* [Document segment]:
What has doing the series taught you about your own racism (not a judgment here… we all have some)?

To some degree I’m still processing it all, but it certainly made me more aware of how we bring our own filters to everything. It’s made me more aware of the filters that I bring to the conversation and that other people bring to the conversation, and how those thing affect all of us.

Until you talk to people about these issues, it’s hard to realize how they affect other people. When you say you are going to have a conversation about race, it either becomes heavy-handed or overly simplistic, or devolves into shouting. You don’t really learn anything from it, and people get defensive very quickly. We were hoping — and I think it’s worked out very well — that starting out talking about food would open up the conversation, because everyone loves to eat and most people in New York City at least have eaten foods associated with different cultures and countries. And so I think there’s an opportunity there to start a conversation that won’t immediately devolve into shouting.

* [Source data]:
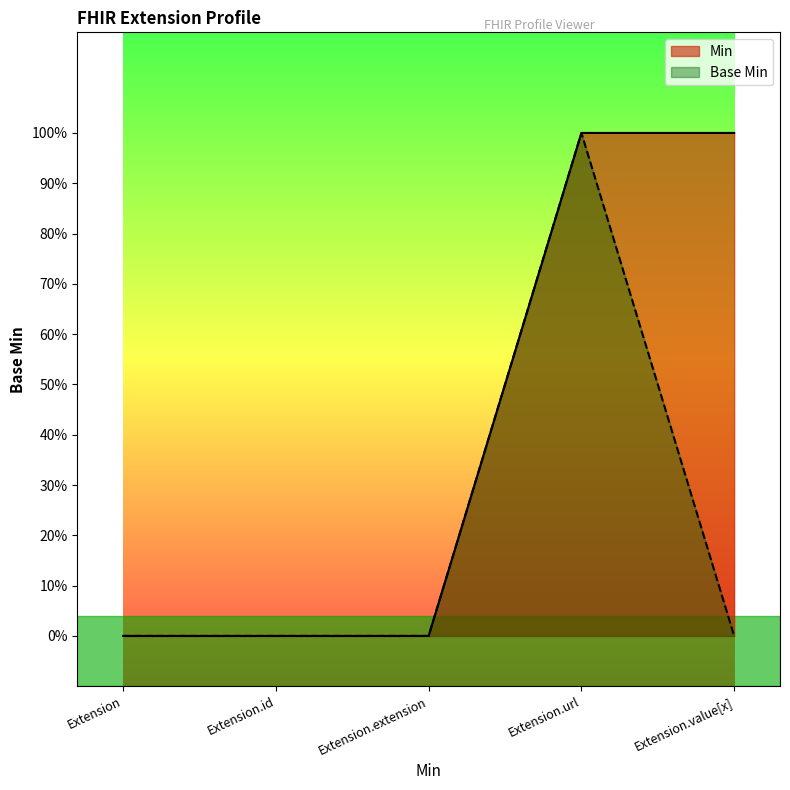

True or false: Min and Base Min intersect in this chart.

False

* [What is needed]: Quote the interview passage on race and food from "Until you talk" to "devolve into shouting.".

* [Exercise result]:
Until you talk to people about these issues, it’s hard to realize how they affect other people. When you say you are going to have a conversation about race, it either becomes heavy-handed or overly simplistic, or devolves into shouting. You don’t really learn anything from it, and people get defensive very quickly. We were hoping — and I think it’s worked out very well — that starting out talking about food would open up the conversation, because everyone loves to eat and most people in New York City at least have eaten foods associated with different cultures and countries. And so I think there’s an opportunity there to start a conversation that won’t immediately devolve into shouting.